*** Records provided Section Begins ***
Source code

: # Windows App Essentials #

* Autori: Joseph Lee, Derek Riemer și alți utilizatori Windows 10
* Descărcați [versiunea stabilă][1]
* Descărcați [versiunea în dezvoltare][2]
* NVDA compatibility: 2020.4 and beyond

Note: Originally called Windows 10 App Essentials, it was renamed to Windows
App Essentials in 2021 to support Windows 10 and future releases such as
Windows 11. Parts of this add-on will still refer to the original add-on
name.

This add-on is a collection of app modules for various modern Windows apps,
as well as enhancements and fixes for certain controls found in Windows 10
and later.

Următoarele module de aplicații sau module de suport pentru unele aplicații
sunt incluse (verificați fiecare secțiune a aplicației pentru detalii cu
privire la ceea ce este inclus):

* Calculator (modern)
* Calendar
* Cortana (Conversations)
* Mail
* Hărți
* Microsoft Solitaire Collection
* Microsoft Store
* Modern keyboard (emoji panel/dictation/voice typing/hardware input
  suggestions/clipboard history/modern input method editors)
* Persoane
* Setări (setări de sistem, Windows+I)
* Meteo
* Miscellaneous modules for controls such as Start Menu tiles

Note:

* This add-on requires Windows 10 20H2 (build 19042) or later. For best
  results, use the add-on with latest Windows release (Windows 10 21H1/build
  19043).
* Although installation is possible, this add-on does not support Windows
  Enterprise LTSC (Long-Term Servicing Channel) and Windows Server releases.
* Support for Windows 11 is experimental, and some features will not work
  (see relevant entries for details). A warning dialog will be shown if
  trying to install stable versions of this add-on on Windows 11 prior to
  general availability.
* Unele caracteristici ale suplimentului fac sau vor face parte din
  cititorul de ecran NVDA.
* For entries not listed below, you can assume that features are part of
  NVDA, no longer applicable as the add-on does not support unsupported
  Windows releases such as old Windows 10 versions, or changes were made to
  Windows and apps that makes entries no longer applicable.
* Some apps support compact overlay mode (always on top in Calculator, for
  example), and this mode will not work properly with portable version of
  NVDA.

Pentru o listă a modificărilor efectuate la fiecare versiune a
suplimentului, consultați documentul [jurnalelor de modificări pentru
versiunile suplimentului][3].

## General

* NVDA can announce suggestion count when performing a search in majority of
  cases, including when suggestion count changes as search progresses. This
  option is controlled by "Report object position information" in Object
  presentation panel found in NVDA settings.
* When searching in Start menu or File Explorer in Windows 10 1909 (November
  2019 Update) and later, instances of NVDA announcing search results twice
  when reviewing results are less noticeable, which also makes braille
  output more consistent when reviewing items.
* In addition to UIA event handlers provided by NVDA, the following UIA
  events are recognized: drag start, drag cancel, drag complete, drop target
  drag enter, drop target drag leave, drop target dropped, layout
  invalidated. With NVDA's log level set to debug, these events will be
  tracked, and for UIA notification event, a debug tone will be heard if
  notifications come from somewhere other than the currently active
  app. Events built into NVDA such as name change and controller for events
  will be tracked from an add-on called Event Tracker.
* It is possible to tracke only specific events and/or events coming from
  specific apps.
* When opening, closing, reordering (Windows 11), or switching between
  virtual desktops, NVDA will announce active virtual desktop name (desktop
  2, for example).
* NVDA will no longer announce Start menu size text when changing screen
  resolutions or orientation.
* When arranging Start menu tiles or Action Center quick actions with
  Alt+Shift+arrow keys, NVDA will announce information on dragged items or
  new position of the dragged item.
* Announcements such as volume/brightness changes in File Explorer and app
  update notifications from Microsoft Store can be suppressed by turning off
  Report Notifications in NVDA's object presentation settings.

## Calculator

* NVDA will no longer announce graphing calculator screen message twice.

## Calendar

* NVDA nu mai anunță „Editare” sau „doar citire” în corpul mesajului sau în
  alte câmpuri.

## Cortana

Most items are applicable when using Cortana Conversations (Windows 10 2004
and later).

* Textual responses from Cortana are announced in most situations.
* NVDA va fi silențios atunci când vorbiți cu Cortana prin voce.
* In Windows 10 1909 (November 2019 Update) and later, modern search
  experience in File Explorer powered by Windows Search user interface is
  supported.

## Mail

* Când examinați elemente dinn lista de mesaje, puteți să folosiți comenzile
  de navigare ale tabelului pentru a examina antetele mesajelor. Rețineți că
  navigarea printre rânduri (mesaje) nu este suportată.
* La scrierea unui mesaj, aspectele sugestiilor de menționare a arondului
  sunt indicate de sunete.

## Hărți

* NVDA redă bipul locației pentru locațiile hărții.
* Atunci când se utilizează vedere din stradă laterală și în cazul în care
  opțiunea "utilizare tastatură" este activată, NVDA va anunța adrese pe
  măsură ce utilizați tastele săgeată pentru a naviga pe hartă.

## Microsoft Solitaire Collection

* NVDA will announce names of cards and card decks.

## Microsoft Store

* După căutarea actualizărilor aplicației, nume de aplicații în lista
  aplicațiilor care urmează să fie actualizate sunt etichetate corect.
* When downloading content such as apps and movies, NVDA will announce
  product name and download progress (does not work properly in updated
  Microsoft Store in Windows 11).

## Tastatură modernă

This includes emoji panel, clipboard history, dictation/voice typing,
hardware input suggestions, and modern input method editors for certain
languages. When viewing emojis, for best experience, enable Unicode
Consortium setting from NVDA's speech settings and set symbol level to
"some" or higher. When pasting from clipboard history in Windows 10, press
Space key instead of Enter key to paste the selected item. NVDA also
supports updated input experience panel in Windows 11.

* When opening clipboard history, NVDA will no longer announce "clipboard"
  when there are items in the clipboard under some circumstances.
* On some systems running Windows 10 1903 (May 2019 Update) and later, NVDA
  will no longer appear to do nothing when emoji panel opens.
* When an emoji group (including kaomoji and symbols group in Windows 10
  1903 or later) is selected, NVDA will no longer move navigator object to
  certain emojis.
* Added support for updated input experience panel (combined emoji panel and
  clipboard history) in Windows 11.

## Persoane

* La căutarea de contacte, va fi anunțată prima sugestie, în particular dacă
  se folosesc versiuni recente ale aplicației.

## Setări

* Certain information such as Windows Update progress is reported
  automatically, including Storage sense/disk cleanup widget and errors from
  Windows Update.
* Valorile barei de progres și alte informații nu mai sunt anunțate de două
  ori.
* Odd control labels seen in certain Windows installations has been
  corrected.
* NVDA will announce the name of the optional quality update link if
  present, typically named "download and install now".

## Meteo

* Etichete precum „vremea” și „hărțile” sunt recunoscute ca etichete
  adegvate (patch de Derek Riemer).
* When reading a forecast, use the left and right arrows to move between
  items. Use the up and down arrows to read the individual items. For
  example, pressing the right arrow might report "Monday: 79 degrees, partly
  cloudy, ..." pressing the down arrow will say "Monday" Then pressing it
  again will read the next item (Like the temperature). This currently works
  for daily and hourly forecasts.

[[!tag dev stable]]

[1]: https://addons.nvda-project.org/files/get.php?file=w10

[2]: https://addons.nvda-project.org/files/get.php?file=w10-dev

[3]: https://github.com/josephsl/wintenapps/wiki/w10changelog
*** Records provided Section Ends ***
Task:
What lines of the material contain "features"? Show them.

Answer box:
* Support for Windows 11 is experimental, and some features will not work
* For entries not listed below, you can assume that features are part of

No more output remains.